Figure 2.

Primary human hepatocyte spheroids in chemically defined medium for DILI prediction. (A) Schematic representation of the spheroid formation process in ultra-low attachment plates. (B) Immunohistochemistry for CD68 and CD31 reveals presence of Kupffer cells and liver sinusoidal endothelial cells (LSEC). Periodic acid schiff (PAS) staining demonstrates glycogen storage capacity of PHH spheroids. (C) Mean-centered, sigma-normalized heatmap visualization of whole proteome data indicates that the proteomic signatures of PHH spheroids (7d 3D) closely resemble the proteomes of the corresponding human livers, whereas 574 proteins are differentially expressed in monolayer culture at different time points (24 h 2D and 7 days 2D). (D) Comparison of CYP metabolism determined by mass spectrometry between 2D and 3D spheroid cultures of the same donors (n = 3) demonstrates that metabolic activities are 10–900-fold higher in 3D PHH spheroids after one or more weeks in culture. FC: fold change; FIC: freshly isolated cells. (E) Toxicity assessment of 70 hepatotoxic drugs (DILI positive; red dots) and 53 DILI negative controls in PHH spheroids (green dots). Viability as determined by ATP quantifications relative to untreated controls is shown for three exposure levels (1×, 5×, and 20× therapeutic c_max). The dashed line indicates viability of the respective control spheroids (100%).
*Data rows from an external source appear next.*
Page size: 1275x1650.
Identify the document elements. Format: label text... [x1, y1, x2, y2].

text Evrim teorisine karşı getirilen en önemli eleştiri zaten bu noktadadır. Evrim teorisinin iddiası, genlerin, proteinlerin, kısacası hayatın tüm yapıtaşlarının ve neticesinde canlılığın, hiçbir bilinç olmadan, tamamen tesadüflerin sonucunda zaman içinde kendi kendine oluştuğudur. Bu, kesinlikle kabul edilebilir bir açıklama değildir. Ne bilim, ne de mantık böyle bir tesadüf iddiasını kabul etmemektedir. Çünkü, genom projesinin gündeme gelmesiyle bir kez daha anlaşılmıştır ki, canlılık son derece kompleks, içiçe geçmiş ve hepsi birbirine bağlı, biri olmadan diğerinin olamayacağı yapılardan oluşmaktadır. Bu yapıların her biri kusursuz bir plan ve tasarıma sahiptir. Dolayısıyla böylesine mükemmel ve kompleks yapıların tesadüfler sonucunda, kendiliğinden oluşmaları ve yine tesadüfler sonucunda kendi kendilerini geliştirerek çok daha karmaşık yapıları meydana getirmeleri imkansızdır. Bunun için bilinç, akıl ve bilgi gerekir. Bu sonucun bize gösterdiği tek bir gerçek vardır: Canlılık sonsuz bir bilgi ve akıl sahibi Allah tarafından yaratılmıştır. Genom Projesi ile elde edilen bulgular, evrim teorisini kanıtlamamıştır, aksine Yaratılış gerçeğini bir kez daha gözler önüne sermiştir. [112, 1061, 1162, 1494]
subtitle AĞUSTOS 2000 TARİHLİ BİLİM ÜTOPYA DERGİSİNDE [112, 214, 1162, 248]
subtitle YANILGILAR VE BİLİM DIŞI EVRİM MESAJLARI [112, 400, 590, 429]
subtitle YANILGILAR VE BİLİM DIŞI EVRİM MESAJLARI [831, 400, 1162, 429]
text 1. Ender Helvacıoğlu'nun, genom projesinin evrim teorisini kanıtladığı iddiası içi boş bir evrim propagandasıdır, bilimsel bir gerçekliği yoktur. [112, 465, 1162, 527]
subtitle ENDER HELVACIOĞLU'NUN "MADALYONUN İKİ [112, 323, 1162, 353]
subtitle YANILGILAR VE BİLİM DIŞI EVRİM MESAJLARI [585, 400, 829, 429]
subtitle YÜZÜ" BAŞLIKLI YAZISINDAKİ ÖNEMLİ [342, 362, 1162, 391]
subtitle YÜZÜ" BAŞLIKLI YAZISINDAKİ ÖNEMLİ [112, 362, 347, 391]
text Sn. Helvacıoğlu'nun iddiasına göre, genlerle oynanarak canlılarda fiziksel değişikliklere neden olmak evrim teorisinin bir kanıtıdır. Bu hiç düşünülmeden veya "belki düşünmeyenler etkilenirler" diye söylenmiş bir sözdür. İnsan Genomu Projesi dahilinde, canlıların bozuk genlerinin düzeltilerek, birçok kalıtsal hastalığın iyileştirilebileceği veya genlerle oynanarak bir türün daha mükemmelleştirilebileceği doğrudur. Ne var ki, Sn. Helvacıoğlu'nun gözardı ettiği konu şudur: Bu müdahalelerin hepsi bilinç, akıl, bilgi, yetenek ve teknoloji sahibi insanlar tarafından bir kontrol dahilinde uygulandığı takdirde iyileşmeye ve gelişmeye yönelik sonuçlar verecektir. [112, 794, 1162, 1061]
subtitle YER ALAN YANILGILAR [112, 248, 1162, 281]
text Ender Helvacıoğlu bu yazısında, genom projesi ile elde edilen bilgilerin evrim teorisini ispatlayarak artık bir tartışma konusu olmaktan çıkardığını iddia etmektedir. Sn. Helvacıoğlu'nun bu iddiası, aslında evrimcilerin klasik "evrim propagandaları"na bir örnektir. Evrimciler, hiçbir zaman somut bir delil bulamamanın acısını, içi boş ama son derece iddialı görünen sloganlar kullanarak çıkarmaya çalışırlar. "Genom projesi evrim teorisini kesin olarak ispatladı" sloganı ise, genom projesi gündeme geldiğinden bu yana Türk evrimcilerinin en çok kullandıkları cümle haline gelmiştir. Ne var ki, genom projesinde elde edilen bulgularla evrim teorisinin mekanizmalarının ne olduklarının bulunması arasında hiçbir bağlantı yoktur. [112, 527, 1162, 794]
Notably, of the 70 compounds with DILI liabilities in humans, 48 of the 70 DILI positive compounds were successfully flagged as toxic (69% sensitivity), whereas none of the DILI negative drugs indicated hepatotoxic liabilities (100% specificity). Error bars indicate SD **, ***, and **** indicate p < 0.01, p < 0.001, and p < 0.0001 in a two-tailed heteroscedastic t-test, respectively. Figure modified with permission from (24, 58, 59; 61, 69).